Measurement of limonin and hesperidin was performed with a method adapted from a previous study [43,44]. The extracts were collected and filtered through a 0.2 micron nylon syringe filter. The extracts were adjusted pH values to 7.4 with sodium hydroxide or citric acid solution. The final volumes were adjusted by using phosphate-buffered saline (pH 7.4) prior to analysis. The samples were analyzed with ultra-high performance liquid chromatography (UHPLC)-tandem mass spectrometry by using Ultimate 3000 connected with a TSQ Quantis Triple Quadrupole Mass Spectrometer (Thermo Scientific, Waltham, MA, USA). UHPLC was performed by using Hypersil GOLD C18 column (1.9 μm particle size, 100 mm × 2.1 mm, ThermoScientific, Waltham, MA, USA). The column was maintained at 40 °C. Gradient run at a flow rate of 0.3 mL/ min for 5.10 min was performed using two types of mobile phase, i.e., 0.1% formic acid in deionized water (A) and 0.1% formic acid in methanol (B). The gradient program included: 0–1.3 min, 15–30% B; 1.30–2.50 min, 30–60% B; 2.50–5.10 min, 60–60% B. The injection volume was 1 µL. Tandem mass spectrometric analysis was performed in electron spray ionization with positive ion mode (ESI+) at spray voltage of 3.5 kV, ion transfer tube temperature at 350 °C, vaporizer temperature at 400 °C, sheath gas, auxiliary gas and sweep gas at 60, 15 and 2 arbitrary units, respectively. Mass spectrometer analyses of all samples were performed in selected reaction monitoring (SRM) mode for simultaneous analysis of multiple masses. The mass-to-charge ratio (m/z) of limonin precursor and quantified product mass were 471 and 425, respectively. The collision energy of 20 V was used for the transition. The confirmation product mass for limonin was m/z 367 with the collision energy of 19 V for the transition. For hesperidin, the precursor and quantified product mass were m/z 611 and 303, respectively. The collision energy of 20 V was used for the transition. The confirmation product mass for hesperidin was m/z 465 with the collision energy of 12 V for the transition.

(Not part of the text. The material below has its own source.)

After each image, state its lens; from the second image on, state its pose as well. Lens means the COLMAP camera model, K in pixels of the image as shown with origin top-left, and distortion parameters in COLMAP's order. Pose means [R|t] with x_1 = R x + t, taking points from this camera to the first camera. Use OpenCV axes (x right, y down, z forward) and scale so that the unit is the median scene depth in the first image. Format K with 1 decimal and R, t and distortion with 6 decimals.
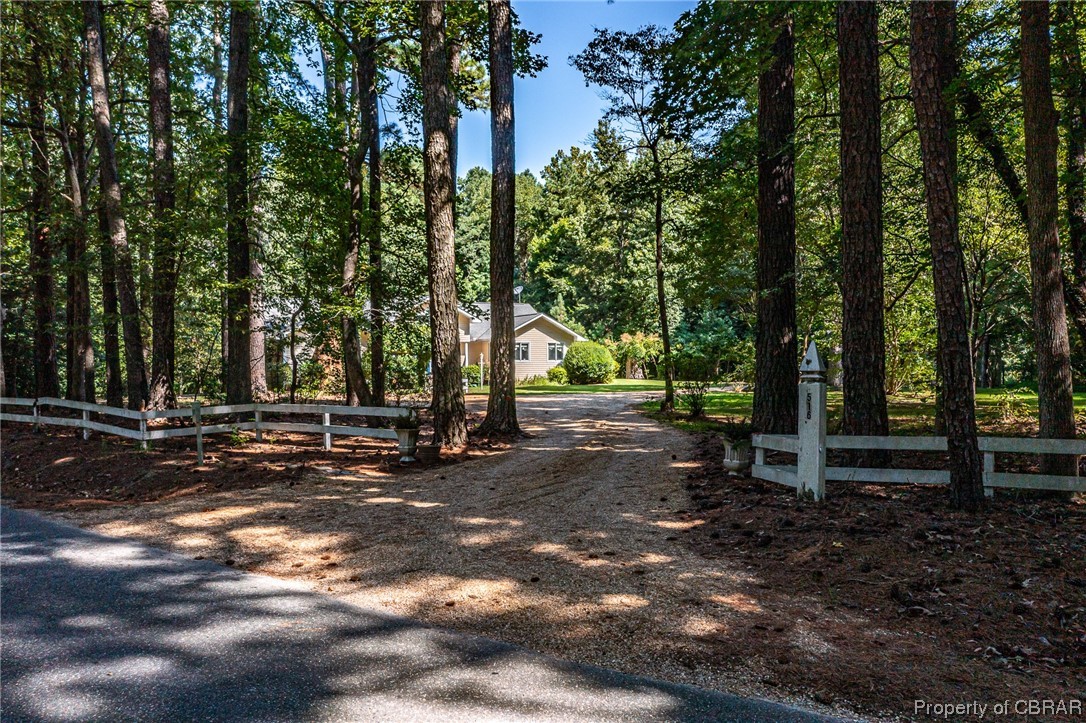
lens RADIAL K [[863.3, 0, 540.9], [0, 863.3, 363.9], [0, 0, 1]] dist [-0.010440, 0.001029]
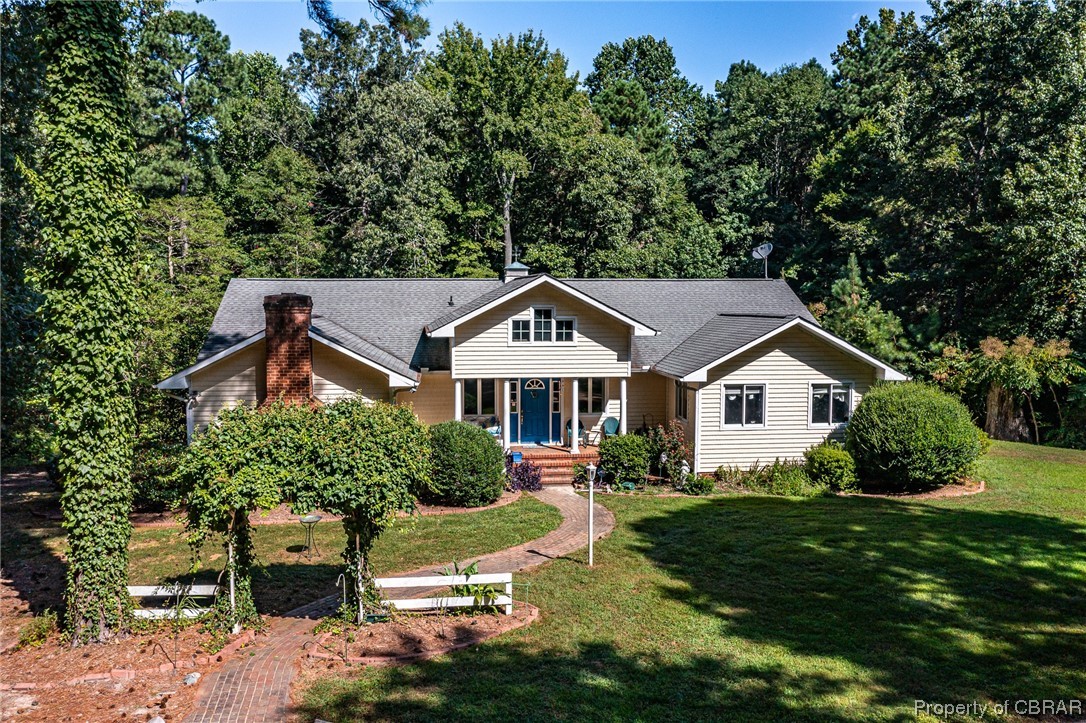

Standard curves were generated from standard solution of single compound (limonin or hesperidin) at the concentrations of 5, 10, 25, 50, 100 µg/ mL in ethanol. The areas under the curve (AUC) of MS chromatograms for the quantified product mass and the corresponding concentrations of limonin and hesperidin were used to create linear standard curves.

4.4. Statistical Analysis

Statistical analyses were performed using PASW Statistics 18 (formerly SPSS Statistics) or GraphPad prism V.9. Data were expressed as means ± SD of at least 3 independent experiments (three separate extractions). One-way analysis of variance (ANOVA) with Tukey’s multiple comparisons or Ryan–Einot–Gabriel–Welsh F (REGWF) post hoc test was performed to compare the mean of each experimental condition. Multi-factorial ANOVA was used to determine the interaction effect of independent variables. A p value < 0.05 indicated a statistically significant difference.

5. Conclusions

This study demonstrated that lime peel obtained as food waste from a lime juice factory could be a potential renewable plant source for limonin and hesperidin—a rich extract. Using LC-MS/MS for determination of the bioactive compounds together with response surface methodology, we discovered that solvent concentration and extraction temperature were crucial factors that influenced extraction yields. The optimum condition to obtain the highest yields of limonin and hesperidin from lime peel was extraction with 80% ethanol at a solid-to-solvent ratio of 0.01 g/mL and pH 7 at 50 °C for 100 min. This condition provided the yields of limonin and hesperidin at 2.072 and 3.353 mg/g, respectively. The method used ethanol and water as the extraction solvent, which is safer for extractors and more environmentally friendly than other previously used organic solvents. Therefore, this process offers a good alternative that may be applied for implementation on an industrial scale as a green extraction process of limonin and hesperidin.